▶ [Your task]:
Work through the entries below and report how many lines include "viña". The number alone is the answer.

▶ [Study material]:
--------------------------------

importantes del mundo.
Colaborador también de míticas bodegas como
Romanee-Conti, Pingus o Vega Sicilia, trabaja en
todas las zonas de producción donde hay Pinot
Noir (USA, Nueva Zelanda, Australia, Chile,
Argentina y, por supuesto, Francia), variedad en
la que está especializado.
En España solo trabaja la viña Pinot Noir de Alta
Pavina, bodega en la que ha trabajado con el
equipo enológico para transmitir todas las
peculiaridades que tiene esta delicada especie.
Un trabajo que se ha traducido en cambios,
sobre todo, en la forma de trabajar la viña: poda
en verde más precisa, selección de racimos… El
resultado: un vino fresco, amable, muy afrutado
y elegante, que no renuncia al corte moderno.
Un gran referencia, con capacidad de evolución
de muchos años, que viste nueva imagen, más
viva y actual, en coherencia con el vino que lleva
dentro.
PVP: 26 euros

--------------------------------

▶ [Response]:
2